There was blood
again in Quetta – this time in a church ahead of Christmas.
By the time, this
piece was being written, nine had been killed and over 30 injured in, what
police said, a botched suicide attack on the Bethel Memorial Methodist Church
on Quetta's Zarghoon Road.
More causalities are expected in the days to come
which will go unreported because of the media’s obsession with politics and
their tendency not to do any follow-up of the cases.
The law enforcers
will soon forget the case.
They have a huge backlog of cases to solve.
They say
two suicide bombers tried to breach the security of the church, which was in
service at that time and around 400 people in the church, a place of worship
when the guards and police officials deployed there challenged them. We hear
the church has been targeted earlier too.
Balochistan often
hits the headline because of a bloodbath. This time, the killers spilled the
blood of Christians; earlier, the blood of police officials, paramilitary
personnel, Hazara people, laborers workers on China-Pakistan Economic Corridor
(CPEC) and Punjabi settlers have spilled on several occasion. A police officer
with his family – his wife, son, and granddaughter - was shot at and killed in
a targeted killing whereas one onlooker was also injured, for being at a wrong
place at the wrong time in the gun attack in Nawan Killi area.
Not long ago, police
were in the mourning, when a blast killed a DIG and two others in the same
bloodied city. Police officers, who are supposed to protect others, have been
the targets of blood-thirsty assailants, what to say of the laborers working on
a CPEC projects who were killed in a duck shooting in Kech district on
Wednesday. Levies found bullet-riddled bodies. According to a source, as per
DawnNews report, the deceased were from Punjab and working on a CEPC project.

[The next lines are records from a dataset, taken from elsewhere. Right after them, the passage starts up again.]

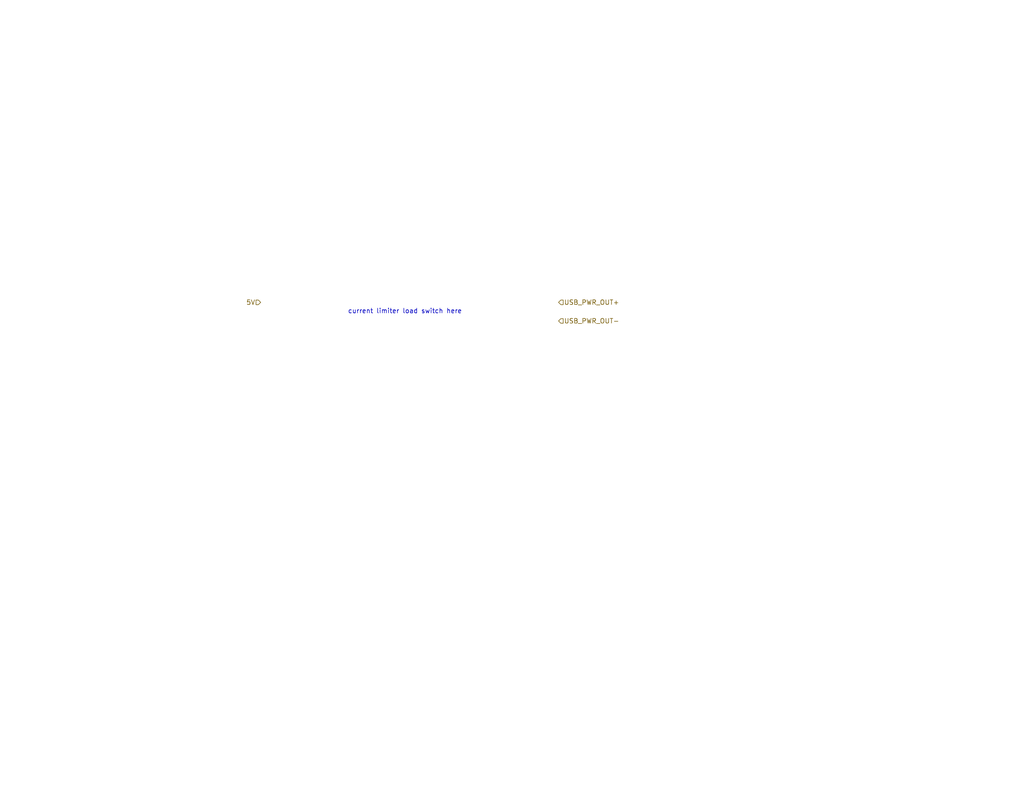
<source format=kicad_sch>
(kicad_sch
	(version 20250114)
	(generator "eeschema")
	(generator_version "9.0")
	(uuid "afc31cbc-eebe-4e8d-80d8-d9e54988b145")
	(paper "USLetter")
	(lib_symbols)
	(text "current limiter load switch here"
		(exclude_from_sim no)
		(at 110.49 85.09 0)
		(effects
			(font
				(size 1.27 1.27)
			)
		)
		(uuid "e897eeb6-4c21-4a1a-b8ad-5a2b6eaa3603")
	)
	(hierarchical_label "USB_PWR_OUT-"
		(shape input)
		(at 152.4 87.63 0)
		(effects
			(font
				(size 1.27 1.27)
			)
			(justify left)
		)
		(uuid "1f6f5f98-3988-4214-be6c-bdfd4818f2aa")
	)
	(hierarchical_label "USB_PWR_OUT+"
		(shape input)
		(at 152.4 82.55 0)
		(effects
			(font
				(size 1.27 1.27)
			)
			(justify left)
		)
		(uuid "9fa340c9-e2a2-453a-bb2e-4b39bf3cde5f")
	)
	(hierarchical_label "5V"
		(shape input)
		(at 71.12 82.55 180)
		(effects
			(font
				(size 1.27 1.27)
			)
			(justify right)
		)
		(uuid "f5a65b66-7cbf-479e-93ca-fbc342b935e2")
	)
)

</source>
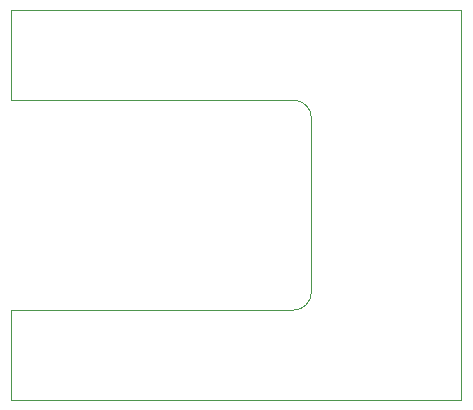
<source format=gbr>
G04 #@! TF.GenerationSoftware,KiCad,Pcbnew,(5.1.2)-1*
G04 #@! TF.CreationDate,2019-11-05T15:03:04-06:00*
G04 #@! TF.ProjectId,laser_mount_board,6c617365-725f-46d6-9f75-6e745f626f61,rev?*
G04 #@! TF.SameCoordinates,Original*
G04 #@! TF.FileFunction,Profile,NP*
%FSLAX46Y46*%
G04 Gerber Fmt 4.6, Leading zero omitted, Abs format (unit mm)*
G04 Created by KiCad (PCBNEW (5.1.2)-1) date 2019-11-05 15:03:04*
%MOMM*%
%LPD*%
G04 APERTURE LIST*
%ADD10C,0.025400*%
G04 APERTURE END LIST*
D10*
X117856002Y-85090002D02*
X155956000Y-85090002D01*
X155956000Y-85090002D02*
X155956000Y-118110000D01*
X143256000Y-108966000D02*
X143256001Y-94234001D01*
X141732001Y-92710001D02*
X117856002Y-92710001D01*
X143256001Y-108966000D02*
G75*
G02X141732001Y-110490000I-1524000J0D01*
G01*
X117856002Y-110490000D02*
X141732001Y-110490000D01*
X141732001Y-92710001D02*
G75*
G02X143256001Y-94234001I0J-1524000D01*
G01*
X117856002Y-92710001D02*
X117856002Y-85090002D01*
X117856002Y-118110000D02*
X117856002Y-110490000D01*
X155956000Y-118110000D02*
X117856002Y-118110000D01*
M02*

</source>
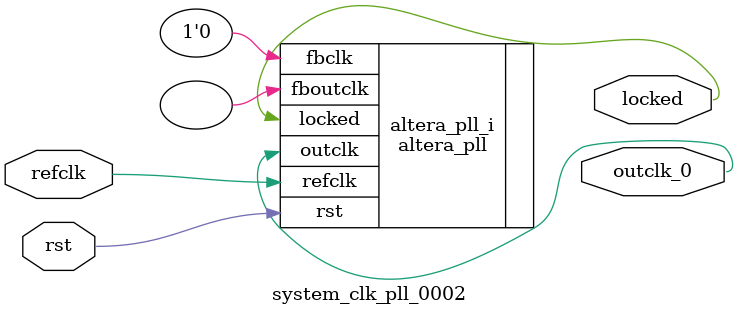
<source format=v>
`timescale 1ns/10ps
module  system_clk_pll_0002(

	// interface 'refclk'
	input wire refclk,

	// interface 'reset'
	input wire rst,

	// interface 'outclk0'
	output wire outclk_0,

	// interface 'locked'
	output wire locked
);

	altera_pll #(
		.fractional_vco_multiplier("false"),
		.reference_clock_frequency("50.0 MHz"),
		.operation_mode("direct"),
		.number_of_clocks(1),
		.output_clock_frequency0("100.000000 MHz"),
		.phase_shift0("0 ps"),
		.duty_cycle0(50),
		.output_clock_frequency1("0 MHz"),
		.phase_shift1("0 ps"),
		.duty_cycle1(50),
		.output_clock_frequency2("0 MHz"),
		.phase_shift2("0 ps"),
		.duty_cycle2(50),
		.output_clock_frequency3("0 MHz"),
		.phase_shift3("0 ps"),
		.duty_cycle3(50),
		.output_clock_frequency4("0 MHz"),
		.phase_shift4("0 ps"),
		.duty_cycle4(50),
		.output_clock_frequency5("0 MHz"),
		.phase_shift5("0 ps"),
		.duty_cycle5(50),
		.output_clock_frequency6("0 MHz"),
		.phase_shift6("0 ps"),
		.duty_cycle6(50),
		.output_clock_frequency7("0 MHz"),
		.phase_shift7("0 ps"),
		.duty_cycle7(50),
		.output_clock_frequency8("0 MHz"),
		.phase_shift8("0 ps"),
		.duty_cycle8(50),
		.output_clock_frequency9("0 MHz"),
		.phase_shift9("0 ps"),
		.duty_cycle9(50),
		.output_clock_frequency10("0 MHz"),
		.phase_shift10("0 ps"),
		.duty_cycle10(50),
		.output_clock_frequency11("0 MHz"),
		.phase_shift11("0 ps"),
		.duty_cycle11(50),
		.output_clock_frequency12("0 MHz"),
		.phase_shift12("0 ps"),
		.duty_cycle12(50),
		.output_clock_frequency13("0 MHz"),
		.phase_shift13("0 ps"),
		.duty_cycle13(50),
		.output_clock_frequency14("0 MHz"),
		.phase_shift14("0 ps"),
		.duty_cycle14(50),
		.output_clock_frequency15("0 MHz"),
		.phase_shift15("0 ps"),
		.duty_cycle15(50),
		.output_clock_frequency16("0 MHz"),
		.phase_shift16("0 ps"),
		.duty_cycle16(50),
		.output_clock_frequency17("0 MHz"),
		.phase_shift17("0 ps"),
		.duty_cycle17(50),
		.pll_type("General"),
		.pll_subtype("General")
	) altera_pll_i (
		.rst	(rst),
		.outclk	({outclk_0}),
		.locked	(locked),
		.fboutclk	( ),
		.fbclk	(1'b0),
		.refclk	(refclk)
	);
endmodule


</source>
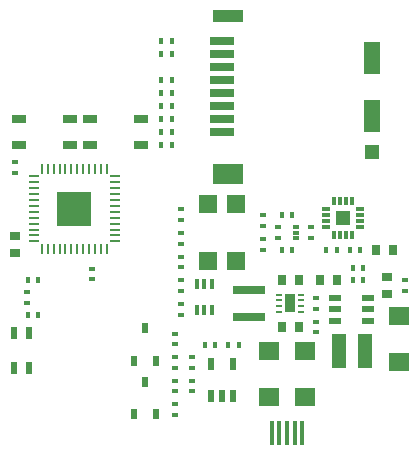
<source format=gtp>
G04*
G04 #@! TF.GenerationSoftware,Altium Limited,CircuitStudio,1.5.2 (30)*
G04*
G04 Layer_Color=7318015*
%FSLAX25Y25*%
%MOIN*%
G70*
G01*
G75*
%ADD10R,0.03543X0.06299*%
%ADD11R,0.01969X0.00984*%
%ADD12R,0.03150X0.01181*%
%ADD13R,0.01181X0.03150*%
%ADD14R,0.04843X0.04843*%
%ADD15R,0.02165X0.01772*%
%ADD16R,0.01378X0.03347*%
%ADD17R,0.05906X0.05906*%
%ADD18R,0.02756X0.03543*%
%ADD19R,0.01772X0.02165*%
%ADD20R,0.04724X0.02559*%
%ADD21R,0.03543X0.02756*%
%ADD22R,0.02362X0.03937*%
%ADD24O,0.03543X0.00984*%
%ADD25O,0.00984X0.03543*%
%ADD26R,0.02362X0.03740*%
%ADD27R,0.06614X0.05984*%
%ADD28R,0.03937X0.02165*%
%ADD29R,0.04921X0.11811*%
%ADD30R,0.01575X0.07874*%
%ADD31R,0.02362X0.03937*%
%ADD32R,0.10630X0.03150*%
%ADD33R,0.01969X0.01181*%
%ADD34R,0.04724X0.04724*%
%ADD35R,0.05512X0.10630*%
%ADD36R,0.07874X0.02756*%
%ADD37R,0.10236X0.06693*%
%ADD38R,0.10236X0.03937*%
%ADD60R,0.11260X0.11260*%
D10*
X95472Y62992D02*
D03*
D11*
X91732Y65945D02*
D03*
Y63976D02*
D03*
Y62008D02*
D03*
Y60039D02*
D03*
X99213Y65945D02*
D03*
Y63976D02*
D03*
Y62008D02*
D03*
Y60039D02*
D03*
D12*
X107579Y94488D02*
D03*
Y92520D02*
D03*
Y90551D02*
D03*
Y88583D02*
D03*
X118799D02*
D03*
Y90551D02*
D03*
Y92520D02*
D03*
Y94488D02*
D03*
D13*
X110236Y85925D02*
D03*
X112205D02*
D03*
X114173D02*
D03*
X116142D02*
D03*
Y97146D02*
D03*
X114173D02*
D03*
X112205D02*
D03*
X110236D02*
D03*
D14*
X113189Y91535D02*
D03*
D15*
X59055Y59252D02*
D03*
Y62795D02*
D03*
Y70669D02*
D03*
Y67126D02*
D03*
X59055Y86417D02*
D03*
Y82874D02*
D03*
X29528Y71063D02*
D03*
Y74606D02*
D03*
X3937Y106496D02*
D03*
Y110039D02*
D03*
X7874Y66732D02*
D03*
Y63189D02*
D03*
X57087Y25787D02*
D03*
Y29331D02*
D03*
Y41535D02*
D03*
Y45079D02*
D03*
Y49409D02*
D03*
Y52953D02*
D03*
Y33661D02*
D03*
Y37205D02*
D03*
X104331Y56890D02*
D03*
Y53347D02*
D03*
Y64764D02*
D03*
Y61221D02*
D03*
X133858Y67126D02*
D03*
Y70669D02*
D03*
X62992Y41535D02*
D03*
Y45079D02*
D03*
Y33661D02*
D03*
Y37205D02*
D03*
X59055Y90748D02*
D03*
Y94291D02*
D03*
X86614Y84449D02*
D03*
Y80905D02*
D03*
X102362Y84842D02*
D03*
Y88386D02*
D03*
X86614Y88779D02*
D03*
Y92323D02*
D03*
X59055Y75000D02*
D03*
Y78543D02*
D03*
D16*
X69488Y69291D02*
D03*
X66929D02*
D03*
X64370D02*
D03*
X69488Y60630D02*
D03*
X66929D02*
D03*
X64370D02*
D03*
D17*
X77559Y96260D02*
D03*
X68110D02*
D03*
Y76968D02*
D03*
X77559D02*
D03*
D18*
X124213Y80709D02*
D03*
X129724D02*
D03*
X105512Y70866D02*
D03*
X111024D02*
D03*
X92913Y55118D02*
D03*
X98425D02*
D03*
X92913Y70866D02*
D03*
X98425D02*
D03*
D19*
X118898Y80709D02*
D03*
X115354D02*
D03*
X111024D02*
D03*
X107480D02*
D03*
X56102Y115945D02*
D03*
X52559D02*
D03*
X56102Y124606D02*
D03*
X52559D02*
D03*
X56102Y120276D02*
D03*
X52559D02*
D03*
X56102Y150591D02*
D03*
X52559D02*
D03*
X56102Y146260D02*
D03*
X52559D02*
D03*
X56102Y133268D02*
D03*
X52559D02*
D03*
X56102Y128937D02*
D03*
X52559D02*
D03*
X56102Y137598D02*
D03*
X52559D02*
D03*
X8071Y59055D02*
D03*
X11614D02*
D03*
X8071Y70866D02*
D03*
X11614D02*
D03*
X116339Y70866D02*
D03*
X119882D02*
D03*
X116339Y74803D02*
D03*
X119882D02*
D03*
X78543Y49213D02*
D03*
X75000D02*
D03*
X70669D02*
D03*
X67126D02*
D03*
X92716Y92520D02*
D03*
X96260D02*
D03*
X96260Y80709D02*
D03*
X92717D02*
D03*
D20*
X45866Y124311D02*
D03*
X28937D02*
D03*
Y115847D02*
D03*
X45866D02*
D03*
X22244Y124311D02*
D03*
X5315D02*
D03*
Y115847D02*
D03*
X22244D02*
D03*
D21*
X3937Y79921D02*
D03*
Y85433D02*
D03*
X127953Y66142D02*
D03*
Y71653D02*
D03*
D22*
X3346Y53150D02*
D03*
Y41339D02*
D03*
X8465D02*
D03*
Y53150D02*
D03*
D24*
X10236Y83661D02*
D03*
Y85630D02*
D03*
Y87598D02*
D03*
Y89567D02*
D03*
Y91535D02*
D03*
Y93504D02*
D03*
Y95473D02*
D03*
Y97441D02*
D03*
Y99410D02*
D03*
Y101378D02*
D03*
Y103347D02*
D03*
Y105315D02*
D03*
X37008D02*
D03*
Y103347D02*
D03*
Y101378D02*
D03*
Y99410D02*
D03*
Y97441D02*
D03*
Y95473D02*
D03*
Y93504D02*
D03*
Y91535D02*
D03*
Y89567D02*
D03*
Y87598D02*
D03*
Y85630D02*
D03*
Y83661D02*
D03*
D25*
X12795Y107874D02*
D03*
X14764D02*
D03*
X16732D02*
D03*
X18701D02*
D03*
X20669D02*
D03*
X22638D02*
D03*
X24606D02*
D03*
X26575D02*
D03*
X28543D02*
D03*
X30512D02*
D03*
X32480D02*
D03*
X34449D02*
D03*
Y81102D02*
D03*
X32480D02*
D03*
X30512D02*
D03*
X28543D02*
D03*
X26575D02*
D03*
X24606D02*
D03*
X22638D02*
D03*
X20669D02*
D03*
X18701D02*
D03*
X16732D02*
D03*
X14764D02*
D03*
X12795D02*
D03*
D26*
X47244Y54626D02*
D03*
X50984Y43799D02*
D03*
X43504D02*
D03*
X47246Y36907D02*
D03*
X50986Y26080D02*
D03*
X43506D02*
D03*
D27*
X88583Y31693D02*
D03*
Y47047D02*
D03*
X131890Y43504D02*
D03*
Y58858D02*
D03*
X100394Y31693D02*
D03*
Y47047D02*
D03*
D28*
X121654Y57284D02*
D03*
Y61024D02*
D03*
Y64764D02*
D03*
X110630Y57284D02*
D03*
Y61024D02*
D03*
Y64764D02*
D03*
D29*
X111713Y47244D02*
D03*
X120571D02*
D03*
D30*
X99606Y19685D02*
D03*
X97047D02*
D03*
X94488D02*
D03*
X91929D02*
D03*
X89370D02*
D03*
D31*
X69095Y31988D02*
D03*
X72835D02*
D03*
X76575D02*
D03*
Y42815D02*
D03*
X69095D02*
D03*
D32*
X81890Y67520D02*
D03*
Y58465D02*
D03*
D33*
X91536Y84646D02*
D03*
Y88583D02*
D03*
X97441D02*
D03*
Y86614D02*
D03*
Y84646D02*
D03*
D34*
X122835Y113583D02*
D03*
D35*
Y144882D02*
D03*
Y125591D02*
D03*
D36*
X72835Y120079D02*
D03*
Y124409D02*
D03*
Y128740D02*
D03*
Y133071D02*
D03*
Y137402D02*
D03*
Y141732D02*
D03*
Y146063D02*
D03*
Y150394D02*
D03*
D37*
X74803Y106102D02*
D03*
D38*
Y158661D02*
D03*
D60*
X23622Y94488D02*
D03*
M02*

</source>
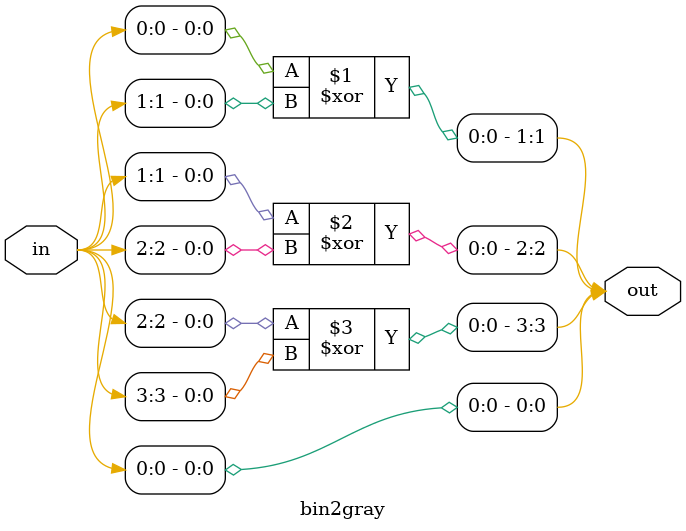
<source format=v>
module bin2gray(
    input [3:0] in,
    output [3:0] out
);

assign out[0] = in[0];
assign out[1] = in[0] ^ in[1];
assign out[2] = in[1] ^ in[2];
assign out[3] = in[2] ^ in[3];

endmodule
</source>
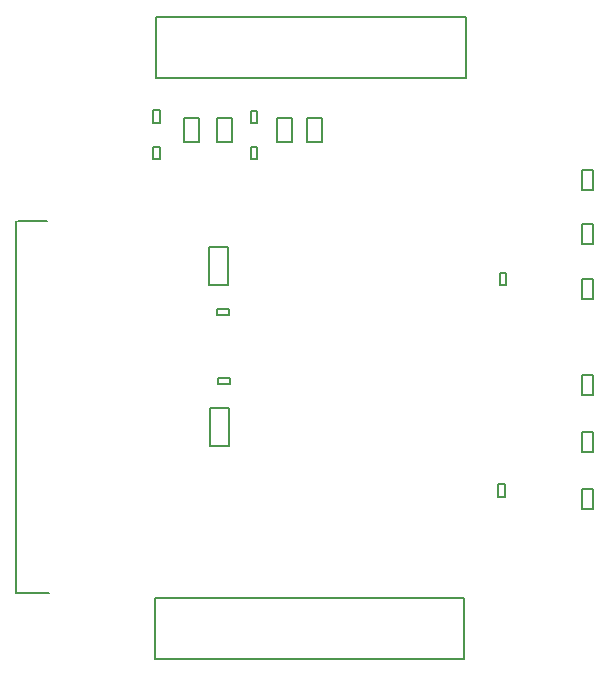
<source format=gbr>
%TF.GenerationSoftware,Altium Limited,Altium Designer,22.9.1 (49)*%
G04 Layer_Color=8388736*
%FSLAX25Y25*%
%MOIN*%
%TF.SameCoordinates,3D4AB22D-4464-4A1E-8ED4-CD8DD9DE0D00*%
%TF.FilePolarity,Positive*%
%TF.FileFunction,Other,Top_3D_Body*%
%TF.Part,Single*%
G01*
G75*
%TA.AperFunction,NonConductor*%
%ADD37C,0.00787*%
D37*
X109425Y55362D02*
Y75638D01*
Y55362D02*
X212575D01*
Y75638D01*
X109425D02*
X212575D01*
X109843Y248862D02*
Y269138D01*
Y248862D02*
X212992D01*
Y269138D01*
X109843D02*
X212992D01*
X62988Y77153D02*
X74012D01*
X63650Y201169D02*
X73350D01*
X62988Y77153D02*
Y201169D01*
X150039Y227610D02*
Y235484D01*
X154961D01*
Y227610D02*
Y235484D01*
X150039Y227610D02*
X154961D01*
X160039Y227563D02*
Y235437D01*
X164961D01*
Y227563D02*
Y235437D01*
X160039Y227563D02*
X164961D01*
X127350Y180013D02*
Y192611D01*
X133650D01*
Y180013D02*
Y192611D01*
X127350Y180013D02*
X133650D01*
X251728Y193654D02*
X255272D01*
Y200346D01*
X251728D02*
X255272D01*
X251728Y193654D02*
Y200346D01*
Y143154D02*
Y149846D01*
X255272D01*
Y143154D02*
Y149846D01*
X251728Y143154D02*
X255272D01*
X251728Y181894D02*
X255272D01*
X251728Y175201D02*
Y181894D01*
Y175201D02*
X255272D01*
Y181894D01*
Y124153D02*
Y130847D01*
X251728Y124153D02*
X255272D01*
X251728D02*
Y130847D01*
X255272D01*
X251728Y211606D02*
X255272D01*
Y218299D01*
X251728D02*
X255272D01*
X251728Y211606D02*
Y218299D01*
X134150Y126389D02*
Y138987D01*
X127850Y126389D02*
X134150D01*
X127850D02*
Y138987D01*
X134150D01*
X130532Y147016D02*
X134468D01*
X130532D02*
Y148984D01*
X134468D01*
Y147016D02*
Y148984D01*
X130032Y170016D02*
X133968D01*
X130032D02*
Y171984D01*
X133968D01*
Y170016D02*
Y171984D01*
X108917Y221858D02*
Y225992D01*
X111083D01*
Y221858D02*
Y225992D01*
X108917Y221858D02*
X111083D01*
X108917Y234008D02*
Y238142D01*
X111083D01*
Y234008D02*
Y238142D01*
X108917Y234008D02*
X111083D01*
X119039Y227610D02*
Y235484D01*
X123961D01*
Y227610D02*
Y235484D01*
X119039Y227610D02*
X123961D01*
X141417Y233933D02*
Y238067D01*
X143583D01*
Y233933D02*
Y238067D01*
X141417Y233933D02*
X143583D01*
X130039Y227563D02*
Y235437D01*
X134961D01*
Y227563D02*
Y235437D01*
X130039Y227563D02*
X134961D01*
X141417Y221933D02*
Y226067D01*
X143583D01*
Y221933D02*
Y226067D01*
X141417Y221933D02*
X143583D01*
X255272Y105154D02*
Y111846D01*
X251728Y105154D02*
X255272D01*
X251728D02*
Y111846D01*
X255272D01*
X224417Y184067D02*
X226583D01*
X224417Y179933D02*
Y184067D01*
Y179933D02*
X226583D01*
Y184067D01*
X226083Y109358D02*
Y113492D01*
X223917Y109358D02*
X226083D01*
X223917D02*
Y113492D01*
X226083D01*
%TF.MD5,bc2af9bc53d31a391163b78110e80a7d*%
M02*

</source>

In earlier weeks, Hazara people were gunned down.
As is the norm, a
high-level crackdown ensues whenever there is a high profile murder in a
targeted killing, government functionaries religiously followed the rituals and
vowed to arrest the murderer of police officers.
Balochistan kept on
wearing an impatient calm when there was a wave of death and destruction in
tribal areas and targeted suicide bombing across the country from 2001 till
2013. When military operation Zarb Azab claimed peace in most of the parts of
the country, Balochistan erupted with sectarian and terrorist violence. There
have been attacks on CPEC projects, shrines, religious congregation, political
leadership and the common man.
It seems Balochistan
is under attack from dissidents and terrorists. The government needs to take up
a two-pronged strategy to deal with the violence in Balochistan – talks with
Baloch leaders and action against Taliban and religious extremists.
Baloch nationalist
leaders and workers have been pushed to the wall by the state for their
political demands. The demands included provincial autonomy and less and less
interference in the federal government. The government, however, answered their
demands with the assassination of Baloch nationalist leader Nawab Akbar Bugti
in an army operation. Several Baloch leaders were hounded, harassed and killed.
Now, several Balochs have been under exile, waging their struggle against
the government and the establishment. The government has, several times,
extended them offers for talks, but in vain. They will (or should) come to the
dialogue table as the confrontation or guerilla warfare will not land them
victory against an organized, disciplined Pakistan Army.